C’est sans doute en ce point que tous les fils de l’œuvre se nouent aux yeux du lecteur. En effet, si un voyage est souvent la forme indirecte de l’amour, réciproquement un amour n’est qu’un temps visité par une zone laissée en blanc. Et toutes ces zones sont justement comme des terrae incognitae du désir, un passage ouvert vers tous les possibles que reprend l’entêtant motif du retour. D’abord en une dénégation puis en lueurs renaissantes. On songe ici au portrait du poète en voyageur, dont les infinies variations assurent à l’ensemble le caractère d’une partition musicale, à l’instar du plongeur nageant en eau profonde sans savoir qu’il invente d’autres passages.
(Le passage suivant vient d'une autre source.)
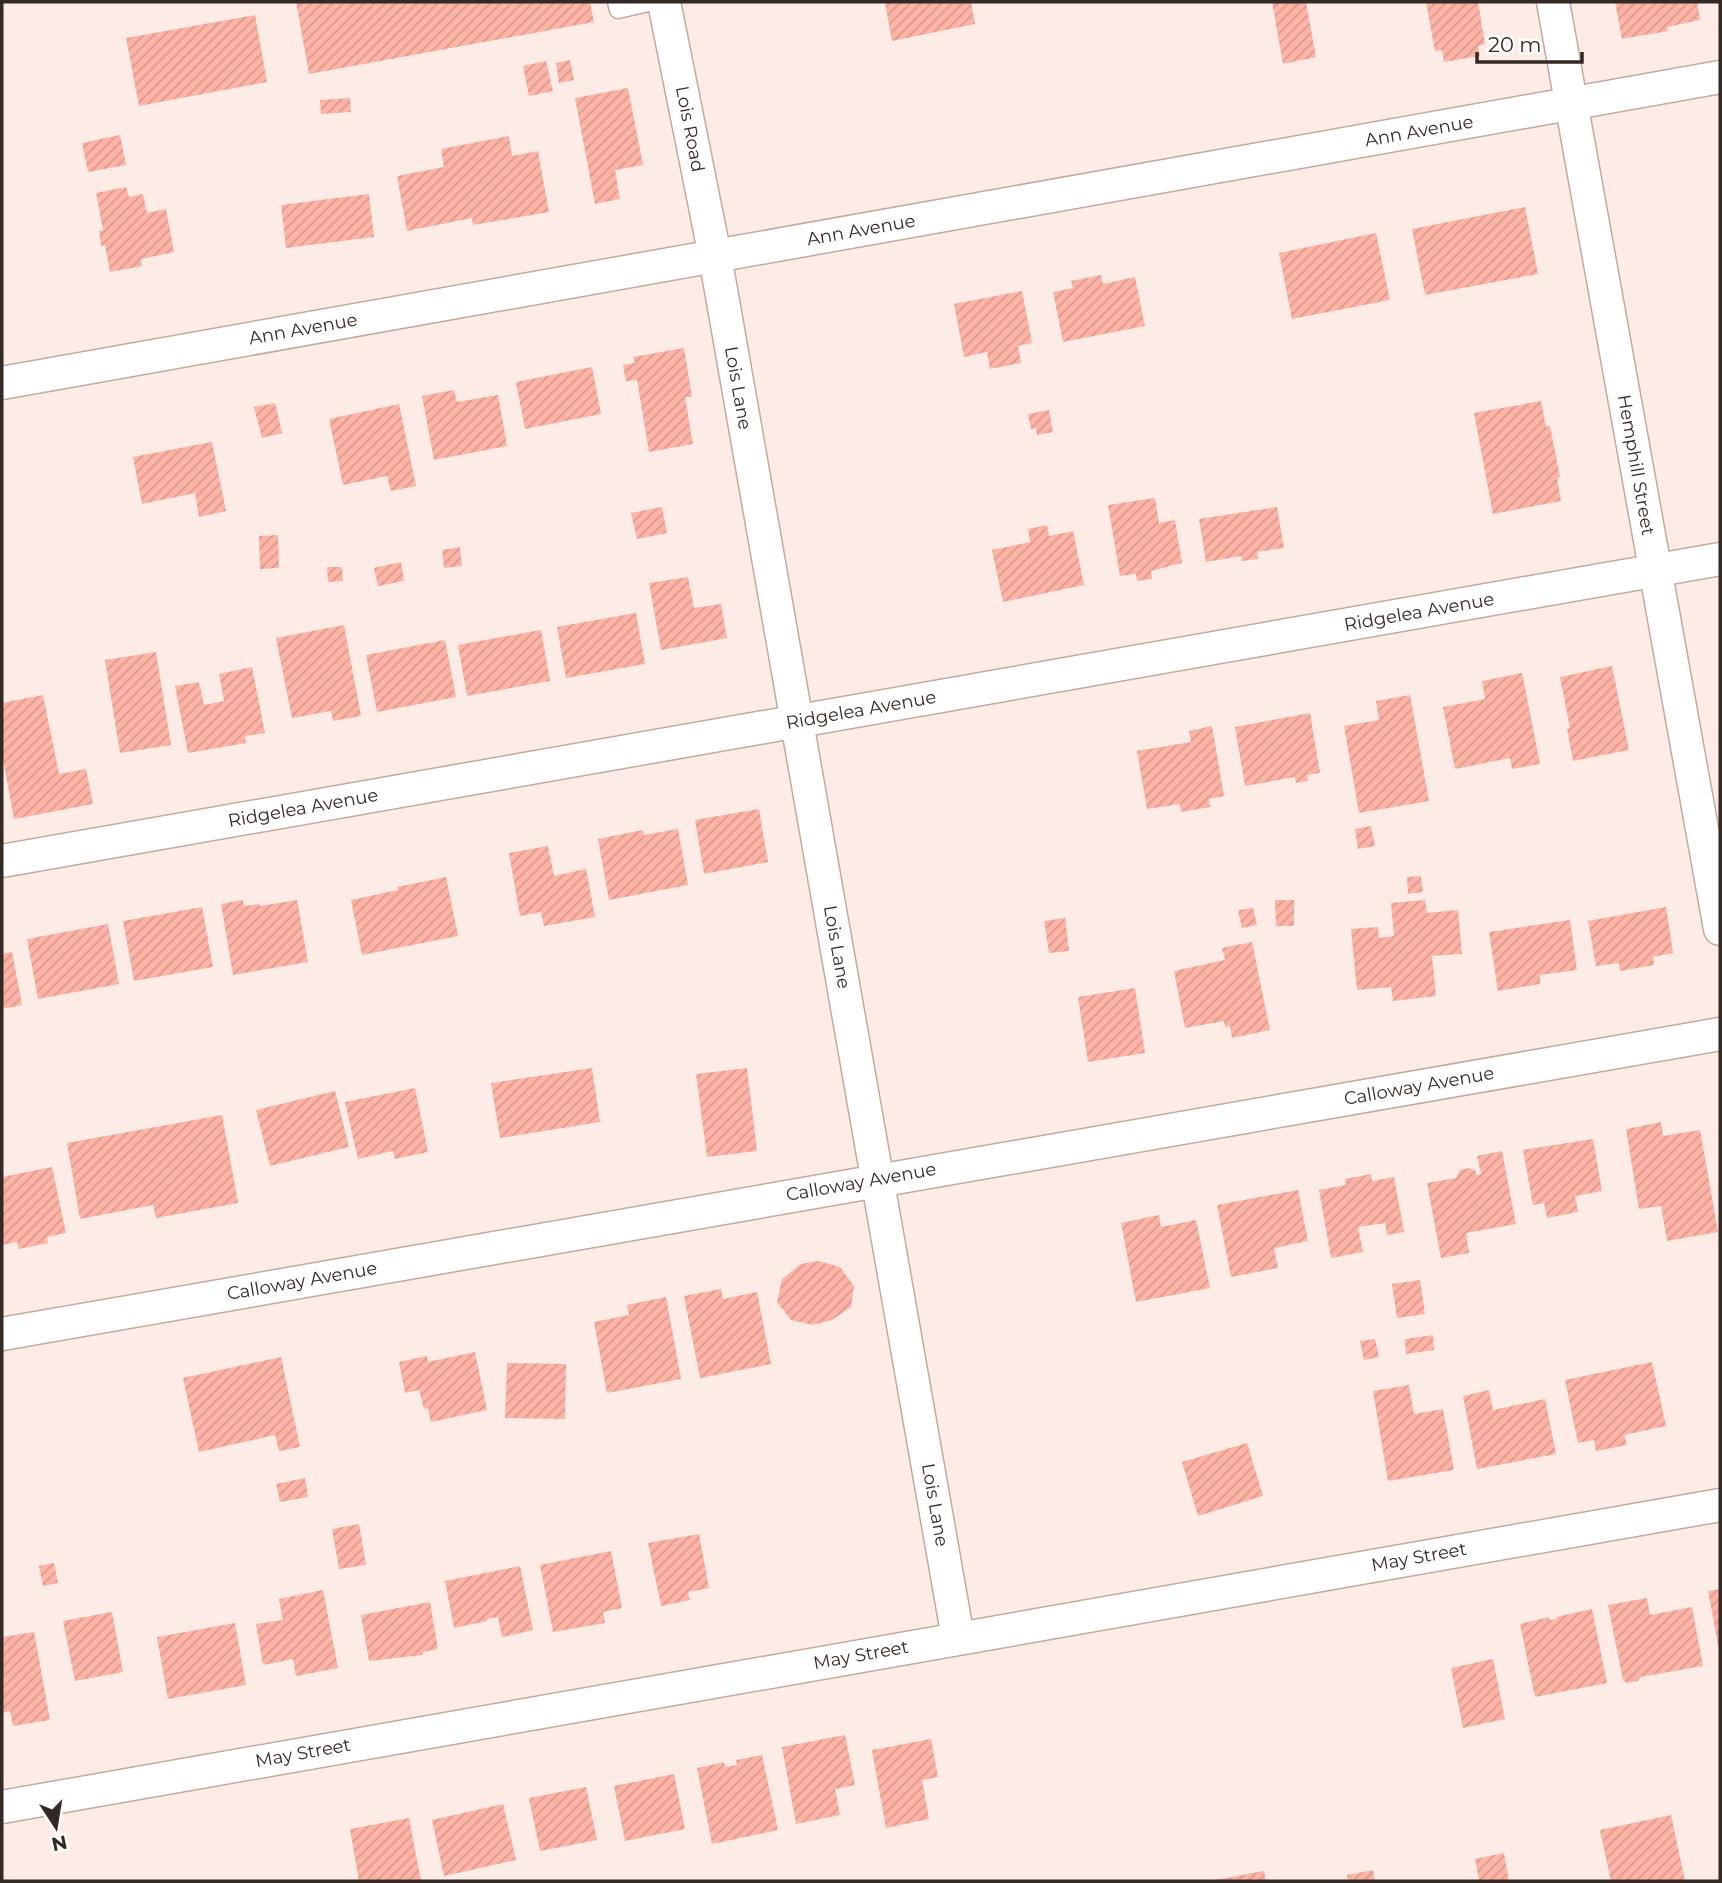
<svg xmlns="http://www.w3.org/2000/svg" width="1722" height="1883" viewBox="0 0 1722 1883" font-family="Montserrat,sans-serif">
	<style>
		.building { fill: url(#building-hatch) }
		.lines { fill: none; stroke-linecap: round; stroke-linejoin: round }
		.service-casing { stroke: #c3a99f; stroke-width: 19 }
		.minor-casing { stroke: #c3a99f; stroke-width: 35 }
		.service { stroke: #fff; stroke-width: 16 }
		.minor { stroke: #fff; stroke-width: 32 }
		.labels { text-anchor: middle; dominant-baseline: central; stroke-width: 7; stroke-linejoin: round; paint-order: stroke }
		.street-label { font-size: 18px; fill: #332925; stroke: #fdfdfd }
	</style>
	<defs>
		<pattern id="building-hatch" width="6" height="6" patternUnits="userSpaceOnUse" patternTransform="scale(1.75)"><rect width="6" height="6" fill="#fdb3a6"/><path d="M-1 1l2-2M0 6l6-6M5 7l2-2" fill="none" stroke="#d99a8f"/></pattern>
	</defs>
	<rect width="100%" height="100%" fill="#fdece5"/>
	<!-- building -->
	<g class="building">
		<path d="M296 2H590L594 22 309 74Z"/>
		<path d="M892 2H971L975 24 892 41 885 3Z"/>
		<path d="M1272 2H1306L1316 57 1283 64Z"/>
		<path d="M1426 2H1478L1485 44 1478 46 1480 56 1444 62 1442 50 1435 51Z"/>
		<path d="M1615 2H1697L1700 20 1667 27 1668 31 1622 39Z"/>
		<path d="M255 15 267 82 139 106 126 38Z"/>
		<path d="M570 60 574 80 559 83 556 63Z"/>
		<path d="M546 61 553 91 529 96 523 66Z"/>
		<path d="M628 88 643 165 615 170 620 199 595 204 575 98Z"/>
		<path d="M350 98 351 112 321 114 320 100Z"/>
		<path d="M120 135 126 165 88 172 82 143Z"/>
		<path d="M509 136 512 156 538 151 549 212 473 225 472 218 407 231 397 176 444 167 441 149Z"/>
		<path d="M126 187 129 197 143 194 147 213 166 209 174 252 141 259 142 266 110 272 105 245 101 246 99 231 103 230 96 193Z"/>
		<path d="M369 194 374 237 286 248 281 205Z"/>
		<path d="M1525 207 1538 274 1425 295 1412 229Z"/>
		<path d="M1376 233 1390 300 1292 319 1279 253Z"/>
		<path d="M1101 275 1103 284 1135 277 1145 326 1063 342 1053 292 1073 288 1071 281Z"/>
		<path d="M1022 291 1032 343 1018 346 1021 363 990 369 987 352 964 357 954 304Z"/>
		<path d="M684 348 692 397H685L693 444 649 452 637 380 626 381 623 365 635 363 633 357Z"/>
		<path d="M592 367 601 414 525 429 516 382Z"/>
		<path d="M454 390 457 402 498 395 507 446 434 460 422 396Z"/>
		<path d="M1541 401 1546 427 1550 426 1560 477 1557 478 1561 501 1493 514 1474 413Z"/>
		<path d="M275 403 282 433 262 438 254 407Z"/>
		<path d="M399 404 416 486 391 491 387 476 343 485 329 419Z"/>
		<path d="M1049 410 1053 432 1037 435 1036 428 1031 429 1028 414Z"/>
		<path d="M212 442 226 511 199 517 195 493 142 504 133 457Z"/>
		<path d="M1155 498 1159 523 1175 520 1182 563 1151 571 1152 579 1137 581 1136 574 1120 576 1108 505Z"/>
		<path d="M662 507 667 533 637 539 631 513Z"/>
		<path d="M1277 507 1284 548 1257 552 1258 559 1242 561 1241 556 1206 562 1199 519Z"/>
		<path d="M1047 525 1049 536 1073 531 1084 585 1003 602 992 550 1030 542 1028 529Z"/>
		<path d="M278 535 279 568 260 569 259 536Z"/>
		<path d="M460 547 462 566 444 568 442 550Z"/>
		<path d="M401 562 404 581 378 586 374 568Z"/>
		<path d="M327 567H342L343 581 328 582Z"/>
		<path d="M688 577 694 608 721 604 727 638 661 650 649 583Z"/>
		<path d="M636 613 645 664 566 678 557 627Z"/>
		<path d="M344 625 361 716 333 721 331 711 292 718 276 638Z"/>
		<path d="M541 630 550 681 467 696 458 645Z"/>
		<path d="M445 640 456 697 377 712 366 655Z"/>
		<path d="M156 652 171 745 120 753 105 660Z"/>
		<path d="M1612 666 1629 750 1573 761 1567 729 1570 728 1560 677Z"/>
		<path d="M252 667 265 733 245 736 246 743 188 753 175 686 199 682 204 705 224 701 219 674Z"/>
		<path d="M1522 673 1540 764 1512 769 1510 758 1455 769 1443 707 1485 699 1482 681Z"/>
		<path d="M43 695 59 774 86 769 93 804 14 819 2 753V703Z"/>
		<path d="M1410 695 1429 801 1359 813 1344 726 1379 720 1376 701Z"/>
		<path d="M1310 713 1320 773 1307 775 1308 781 1296 783 1295 777 1245 786 1235 727Z"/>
		<path d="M1212 726 1224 796 1209 799 1210 807 1181 812 1180 804 1147 809 1137 751 1191 742 1189 731Z"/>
		<path d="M759 809 768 862 704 874 695 820Z"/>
		<path d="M1371 826 1375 846 1358 849 1355 829Z"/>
		<path d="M678 829 688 885 609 900 598 839 643 830 644 835Z"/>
		<path d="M548 846 554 876 586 869 595 917 544 926 541 912 520 916 509 853Z"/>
		<path d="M1421 876 1423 892 1408 894 1407 877Z"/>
		<path d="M446 877 458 936 362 955 351 900 398 890 397 887Z"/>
		<path d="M243 900 244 906 259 904 260 906 297 900 308 962 233 975 221 904Z"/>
		<path d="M1275 900H1294V926H1276Z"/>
		<path d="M1425 900 1427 913 1458 910 1462 954 1432 956 1436 996 1393 1001 1391 987 1357 990 1351 929 1378 927 1379 938 1394 936 1391 903Z"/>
		<path d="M202 907 213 967 134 981 123 921Z"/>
		<path d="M1666 907 1673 953 1653 957 1654 965 1620 971 1619 963 1596 966 1588 921Z"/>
		<path d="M1253 908 1257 925 1242 928 1238 910Z"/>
		<path d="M1065 918 1069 951 1049 953 1044 921Z"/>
		<path d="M1570 920 1577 970 1540 975V984L1498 991 1489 932Z"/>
		<path d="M108 924 119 984 38 999 27 939Z"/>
		<path d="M1252 942 1270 1030 1232 1038 1230 1026 1225 1027 1224 1021 1185 1028 1174 971 1225 960 1222 948Z"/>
		<path d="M12 952 22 1005 2 1009V954Z"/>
		<path d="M1135 988 1145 1053 1088 1062 1078 997Z"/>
		<path d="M592 1068 600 1122 500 1138 491 1083Z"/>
		<path d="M747 1068 757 1151 707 1157 696 1074Z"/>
		<path d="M415 1088 428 1152 395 1159 393 1151 358 1159 345 1102Z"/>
		<path d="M335 1091 349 1147 270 1166 256 1110Z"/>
		<path d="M222 1115 238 1203 156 1218 153 1205 80 1219 67 1143Z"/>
		<path d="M1661 1122 1663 1136 1700 1130 1718 1232 1667 1241 1661 1206 1639 1209 1626 1129Z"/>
		<path d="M1593 1139 1602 1191 1575 1196 1578 1212 1547 1218 1544 1203 1533 1205 1523 1150Z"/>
		<path d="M1502 1151 1516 1224 1466 1233 1469 1253 1441 1258 1427 1183 1456 1178 1460 1170 1469 1168 1476 1171V1175L1481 1174 1477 1156Z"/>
		<path d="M52 1167 66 1233 47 1237 48 1243 19 1249 17 1242 2 1245V1177Z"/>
		<path d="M1371 1174 1372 1181 1394 1177 1404 1232 1387 1235 1385 1223 1358 1227 1363 1252 1331 1258 1319 1190 1346 1185 1345 1179Z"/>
		<path d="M1298 1190 1308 1241 1274 1248 1278 1268 1231 1277 1217 1205Z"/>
		<path d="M1159 1215 1161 1227 1196 1220 1210 1288 1136 1302 1121 1223Z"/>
		<path d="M818 1261 840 1267 854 1286 851 1307 832 1320 813 1325 791 1320 777 1302 782 1279 801 1264Z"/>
		<path d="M1420 1280 1425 1314 1397 1318 1392 1284Z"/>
		<path d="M721 1289 723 1299 757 1292 771 1364 700 1378 684 1296Z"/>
		<path d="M666 1297 681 1379 607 1393 594 1322 629 1315 627 1305Z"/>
		<path d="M1433 1335 1434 1350 1406 1354 1405 1339Z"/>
		<path d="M1375 1339 1379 1357 1364 1360 1360 1341Z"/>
		<path d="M475 1352 487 1410 431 1422 428 1408 424 1409 419 1390 405 1393 399 1362 427 1356 428 1362Z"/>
		<path d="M281 1357 300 1447 279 1451 275 1435 199 1452 183 1378Z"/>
		<path d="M1652 1362 1666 1426 1624 1435 1627 1445 1596 1451 1594 1440 1578 1443 1565 1380Z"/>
		<path d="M507 1363 566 1364 565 1419 505 1418Z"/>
		<path d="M1409 1385 1414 1414 1443 1409 1454 1470 1388 1481 1373 1391Z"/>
		<path d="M1489 1390 1493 1410 1545 1399 1556 1454 1477 1469 1463 1396Z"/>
		<path d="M1247 1443 1263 1496 1198 1516 1182 1462Z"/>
		<path d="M305 1478 308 1497 280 1502 276 1484Z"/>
		<path d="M359 1524 366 1565 339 1569 332 1529Z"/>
		<path d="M699 1534 709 1588 688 1592 690 1600 661 1606 648 1543Z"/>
		<path d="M611 1551 622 1608 603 1612 605 1623 553 1632 540 1565Z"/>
		<path d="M54 1563 58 1583 43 1586 39 1566Z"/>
		<path d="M520 1566 533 1630 502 1637 498 1617 487 1619V1621L454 1628 445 1581Z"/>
		<path d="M1720 1589V1650H1719L1708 1591Z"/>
		<path d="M323 1590 338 1668 296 1676 293 1659 263 1665 256 1624 283 1620 279 1599Z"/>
		<path d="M1647 1598 1650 1615 1692 1607 1703 1666 1640 1677 1638 1681 1627 1683 1623 1680 1608 1605Z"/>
		<path d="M430 1602 438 1649 423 1652V1655L369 1661 361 1615Z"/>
		<path d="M1592 1609 1607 1683 1535 1697 1520 1624 1549 1617 1550 1620 1557 1619 1556 1617Z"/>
		<path d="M112 1612 123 1672 75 1681 63 1621Z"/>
		<path d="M235 1623 246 1685 168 1699 157 1637Z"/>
		<path d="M34 1632 50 1720 13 1726 10 1711 2 1713V1637Z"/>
		<path d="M1493 1659 1505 1719 1463 1728 1451 1668Z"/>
		<path d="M845 1735 855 1785 835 1789 840 1815 796 1824 782 1747Z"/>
		<path d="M931 1739 938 1777 922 1780 929 1819 886 1828 872 1750Z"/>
		<path d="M762 1755 778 1830 712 1844 697 1768 724 1762 725 1767 737 1765 736 1760Z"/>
		<path d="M674 1774 685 1829 625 1841 614 1786Z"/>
		<path d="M586 1787 597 1840 540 1851 529 1798Z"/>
		<path d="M503 1804 516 1860 444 1876 432 1820Z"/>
		<path d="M1671 1815 1685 1881H1611L1600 1830Z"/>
		<path d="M409 1818 421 1881H359L350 1829Z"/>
		<path d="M1504 1853 1509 1881H1479L1475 1859Z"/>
		<path d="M1373 1870 1375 1881H1348L1347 1875Z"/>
		<path d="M1264 1871 1266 1881H1215V1880Z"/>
	</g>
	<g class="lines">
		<defs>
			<path id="service" d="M616 2 618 10 653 2"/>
			<g id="minor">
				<path d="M664 2 715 256 958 1638"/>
				<path d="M1553 2 1720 929"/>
				<path d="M2 383 1720 77"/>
				<path d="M2 861 1720 559"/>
				<path d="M2 1334 1720 1034"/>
				<path d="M2 1807 1720 1505"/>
			</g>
		</defs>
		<!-- service casing -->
		<use href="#service" class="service-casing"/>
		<!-- minor casing -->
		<use href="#minor" class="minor-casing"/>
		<!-- service -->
		<use href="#service" class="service"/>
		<!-- minor -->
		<use href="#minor" class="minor"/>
	</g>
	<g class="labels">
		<!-- street labels -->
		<g class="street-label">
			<text transform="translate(690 129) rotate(79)">Lois Road</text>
			<text transform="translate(1419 131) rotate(-10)">Ann Avenue</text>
			<text transform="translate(861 230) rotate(-10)">Ann Avenue</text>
			<text transform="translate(303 329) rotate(-10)">Ann Avenue</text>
			<text transform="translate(738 388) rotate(80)">Lois Lane</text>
			<text transform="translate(1636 465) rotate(80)">Hemphill Street</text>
			<text transform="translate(1419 612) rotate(-10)">Ridgelea Avenue</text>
			<text transform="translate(861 710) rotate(-10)">Ridgelea Avenue</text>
			<text transform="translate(303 808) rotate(-10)">Ridgelea Avenue</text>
			<text transform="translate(837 947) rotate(80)">Lois Lane</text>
			<text transform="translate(1419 1086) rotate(-10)">Calloway Avenue</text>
			<text transform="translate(861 1182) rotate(-10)">Calloway Avenue</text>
			<text transform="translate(302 1281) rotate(-10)">Calloway Avenue</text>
			<text transform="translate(935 1505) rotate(80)">Lois Lane</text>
			<text transform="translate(1419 1557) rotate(-10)">May Street</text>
			<text transform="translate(861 1655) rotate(-10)">May Street</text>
			<text transform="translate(303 1753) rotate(-10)">May Street</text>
		</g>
	</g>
	<!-- border -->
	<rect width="1722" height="1883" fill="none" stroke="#332925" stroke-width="7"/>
	<!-- north arrow -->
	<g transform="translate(56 1827) rotate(168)" stroke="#fdfdfd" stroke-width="5" paint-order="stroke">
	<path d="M0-5L12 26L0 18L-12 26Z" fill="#332925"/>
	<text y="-10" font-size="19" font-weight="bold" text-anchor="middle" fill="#332925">N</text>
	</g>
	<!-- scale -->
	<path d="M1477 52v10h105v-10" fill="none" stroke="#332925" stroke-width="3.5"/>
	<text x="1488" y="52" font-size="21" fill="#332925" stroke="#fdfdfd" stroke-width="5" paint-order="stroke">20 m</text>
</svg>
L’ensemble du paysage exploré peut enfin métaphoriser le corps du monde comme modèle de l’errance, lequel structure à la fois la progression dans le réel et dans la page d’écriture : « Seul sur le papier on peut revivre ses propres absences ». Le désir de ré-incarnation d’une poétique est certes imaginable, mais le poète préfère ne pas ignorer que « la grâce » ne peut s’atteindre qu’en rapport d’équivalence avec l’expérience bouleversante de la finitude logique du vivant.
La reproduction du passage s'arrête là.